Exercise
Copy out each line of the entries below in which the string "right" appears.

+-------+

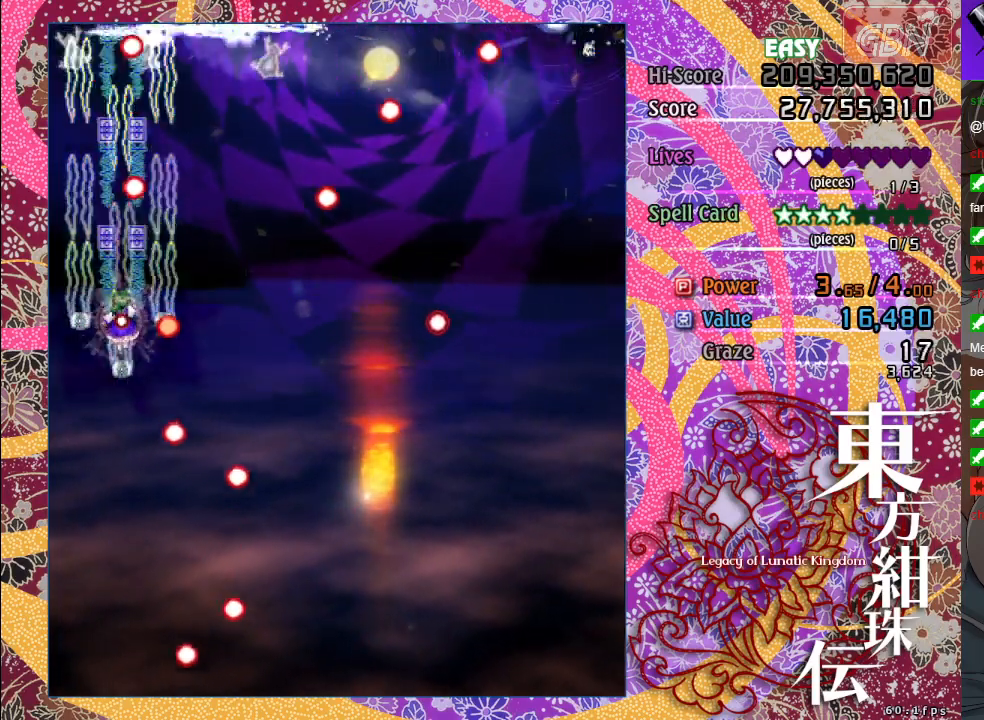
{"buttons": ["A"], "left_stick": "down-right", "events": [[67, "left_stick", "up-right"], [233, "X", "up"], [250, "left_stick", "down-right"]]}
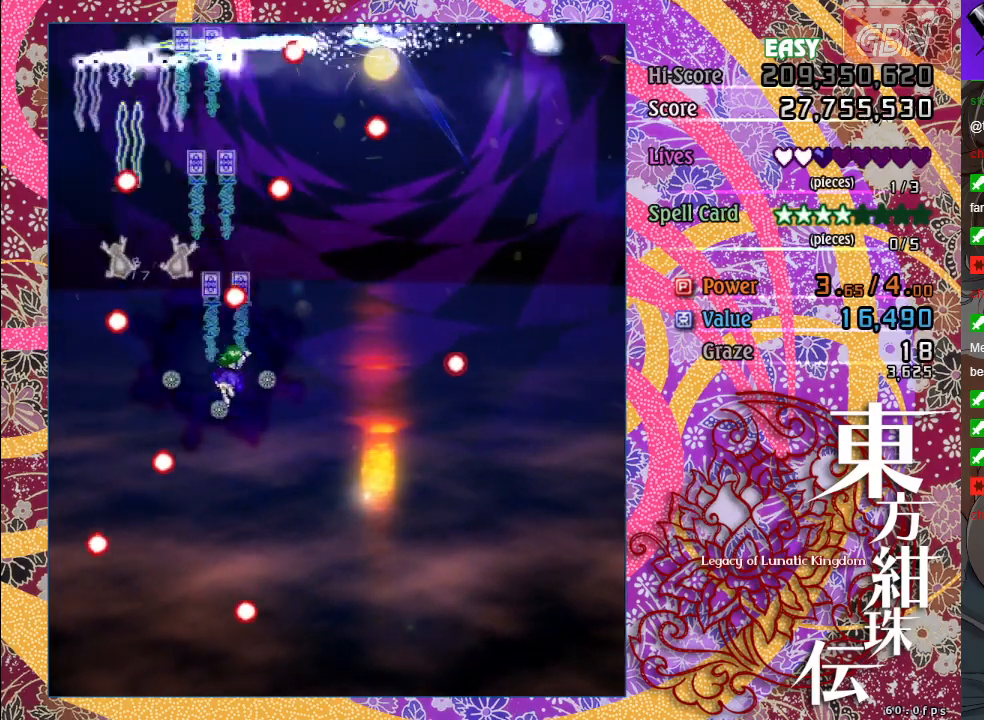
{"buttons": ["A", "X"], "left_stick": "center", "events": [[217, "X", "down"], [233, "left_stick", "right"], [383, "left_stick", "center"]]}
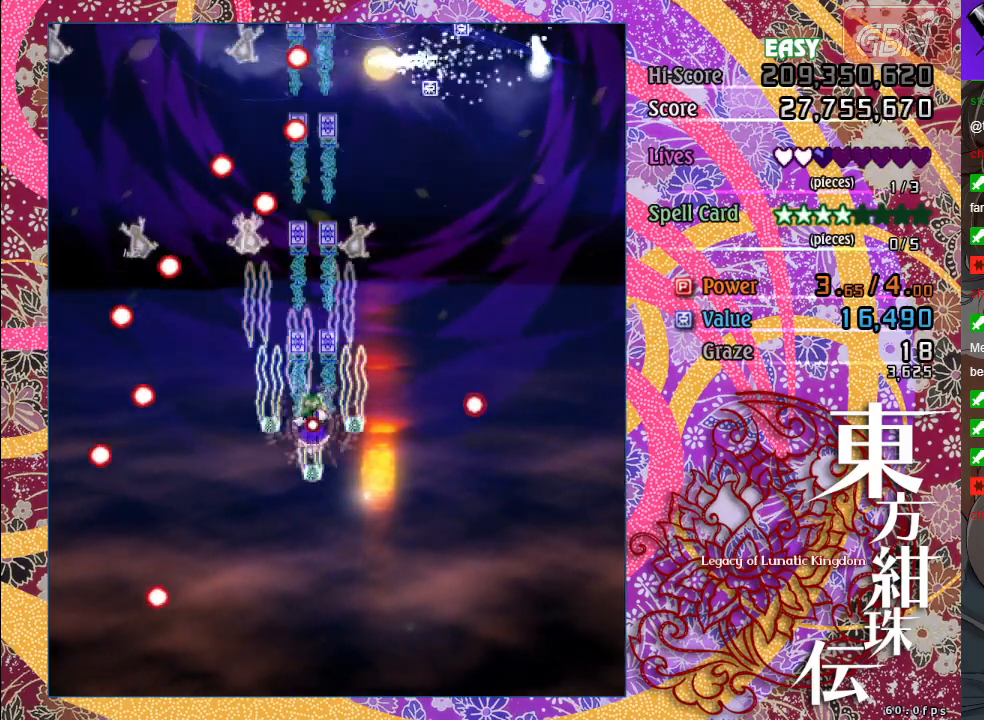
{"buttons": ["A", "X"], "left_stick": "center", "events": [[200, "left_stick", "down-right"], [283, "left_stick", "right"], [433, "left_stick", "center"]]}
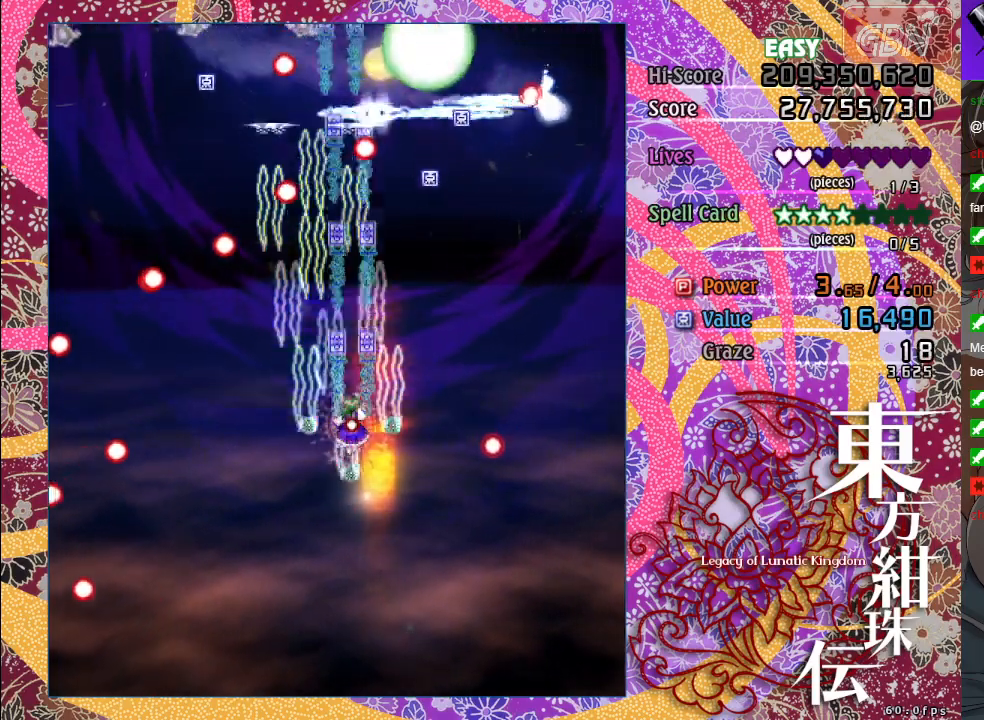
{"buttons": ["A", "X"], "left_stick": "up", "events": [[100, "left_stick", "down-right"], [150, "X", "up"], [217, "left_stick", "right"], [317, "X", "down"], [400, "left_stick", "up"]]}
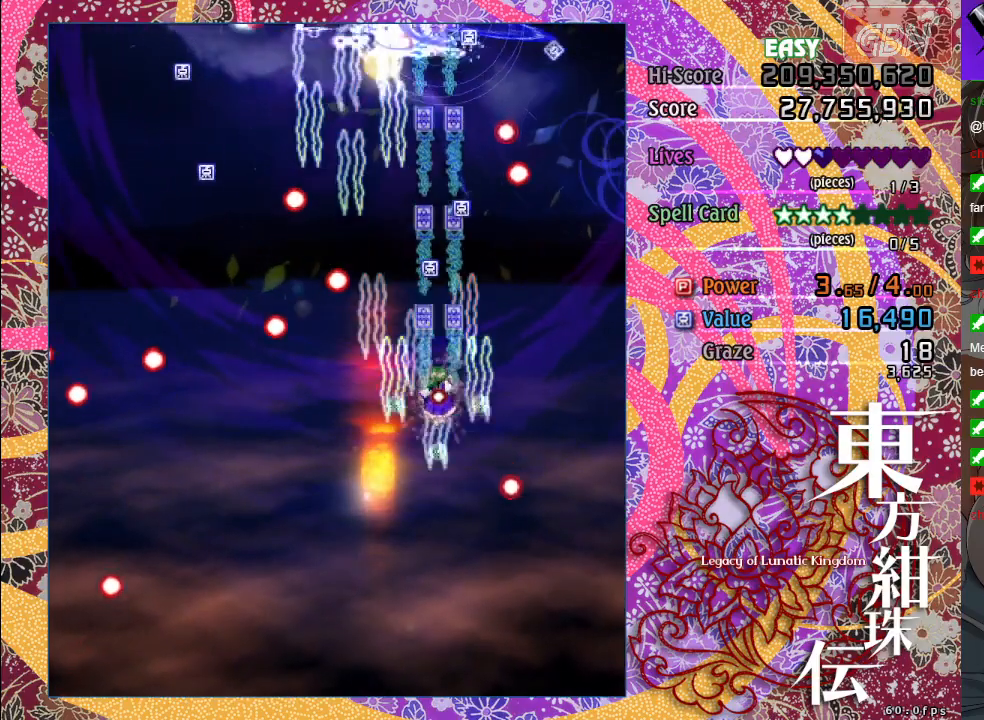
{"buttons": ["A"], "left_stick": "down", "events": [[117, "left_stick", "center"], [300, "left_stick", "up-left"], [450, "X", "up"], [467, "left_stick", "down"]]}
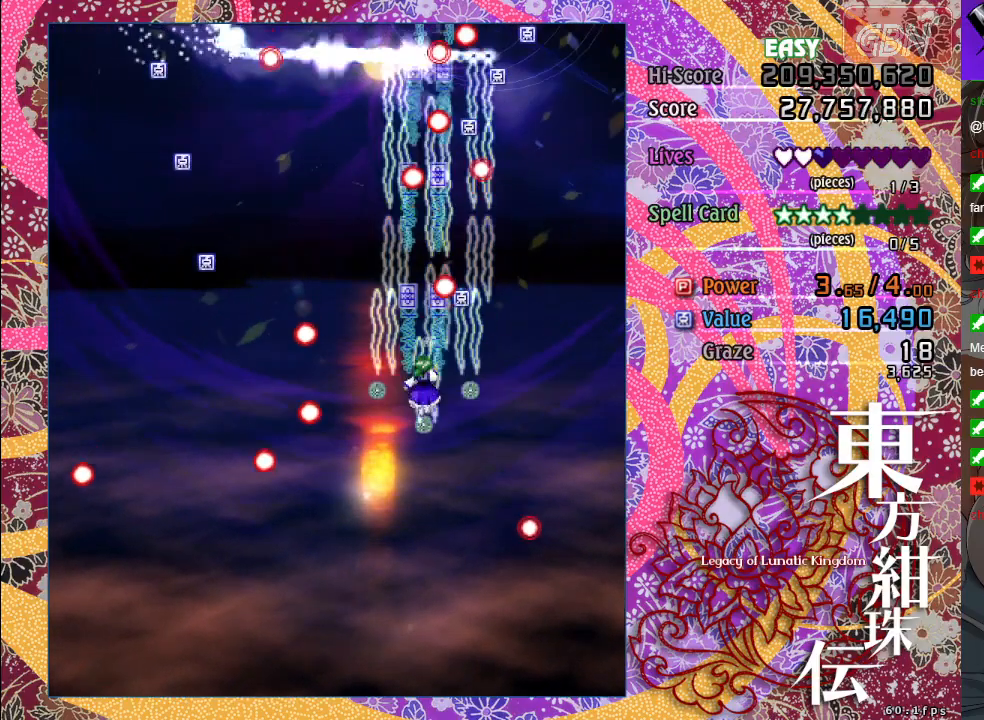
{"buttons": ["A", "X"], "left_stick": "right", "events": [[50, "left_stick", "down-right"], [133, "left_stick", "right"], [217, "X", "down"], [300, "left_stick", "up"], [483, "left_stick", "right"]]}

+-------+

Solution
{"buttons": ["A"], "left_stick": "down-right", "events": [[67, "left_stick", "up-right"], [233, "X", "up"], [250, "left_stick", "down-right"]]}
{"buttons": ["A", "X"], "left_stick": "center", "events": [[217, "X", "down"], [233, "left_stick", "right"], [383, "left_stick", "center"]]}
{"buttons": ["A", "X"], "left_stick": "center", "events": [[200, "left_stick", "down-right"], [283, "left_stick", "right"], [433, "left_stick", "center"]]}
{"buttons": ["A", "X"], "left_stick": "up", "events": [[100, "left_stick", "down-right"], [150, "X", "up"], [217, "left_stick", "right"], [317, "X", "down"], [400, "left_stick", "up"]]}
{"buttons": ["A", "X"], "left_stick": "right", "events": [[50, "left_stick", "down-right"], [133, "left_stick", "right"], [217, "X", "down"], [300, "left_stick", "up"], [483, "left_stick", "right"]]}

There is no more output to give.